Пожар случился в понедельник, 13 июня 1994 года, когда в доме никого не было. Все произошло в полном соответствии с теми пожарами, что полыхали в булгаковских романах. И столь любимое автором «тринадцатое число» (есть целое исследование по поводу «чертовой дюжины» в жизни Михаила Афанасьевича — 13-й номер родного дома на Андреевском спуске, 13 ступенек, ведущих на второй этаж, и проч.).
Как и в серии московских пожаров в «Мастере и Маргарите», всепожирающему огню предшествовало явление некой пестрой и бесцеремонной компании. Соседи слышали, как всю ночь напролет из окон второго этажа нестройный хор горланил песни. А под утро языки пламени вздыбились из-под крыши. Огненный столб вздымался выше еловых макушек. А ели у нас — с мачту доброго фрегата.
«Горело так, что аж в Хотькове было видно!» — сообщали очевидцы.
Пожар и в самом деле был очень странный. Начался он, как установил милицейский следователь, из моего кабинета, украшенного злополучной дверной ручкой. Огонь уничтожил весь второй этаж вместе с башенным куполом, под которым пылились череп и кости неупокойника с Лазаревского кладбища. Сгорело все, что не должно было гореть, — огнетушитель, например, и уцелело то, что должно было вспыхнуть в первую очередь: бутыль с керосином на кухне, спички на печи, дрова в чулане.
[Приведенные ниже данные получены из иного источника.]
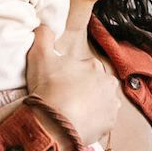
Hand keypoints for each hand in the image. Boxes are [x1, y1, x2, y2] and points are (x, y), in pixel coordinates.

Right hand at [24, 25, 123, 150]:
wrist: (54, 122)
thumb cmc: (48, 88)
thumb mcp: (40, 56)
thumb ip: (43, 36)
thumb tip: (44, 25)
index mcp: (94, 66)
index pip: (86, 68)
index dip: (72, 76)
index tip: (61, 84)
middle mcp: (108, 84)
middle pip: (96, 85)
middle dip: (85, 91)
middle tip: (66, 99)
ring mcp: (111, 105)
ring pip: (101, 103)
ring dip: (91, 107)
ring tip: (72, 113)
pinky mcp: (110, 125)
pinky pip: (102, 122)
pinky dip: (93, 123)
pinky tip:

Закоптились, но сохранились иконы. Рукописи действительно не горят, но здорово обгорают. Папки с черновиками и вторыми экземплярами моей пьесы о Булгакове («Странник терпения») выкопали из-под двойного слоя углей — рухнувшего перекрытия второго этажа и прогоревшего пола веранды. Вот уж воистину — нетленка...
В милицейском протоколе записали — «поджог». Но кто, что, зачем — не выяснено до сих пор. Дело закрыли...
С полгода разбирали мы огромное пепелище. Среди прочего я искал и историческую дверную ручку. Однако как ни просеивали гарь и золу, реликвию из «нехорошей квартиры» так и не нашли. Исчезла она бесследно, будто ее и не было.
Ох, не завидую я тем, кто похитил медное панно великого Мастера из подъезда его дома на Большой Садовой!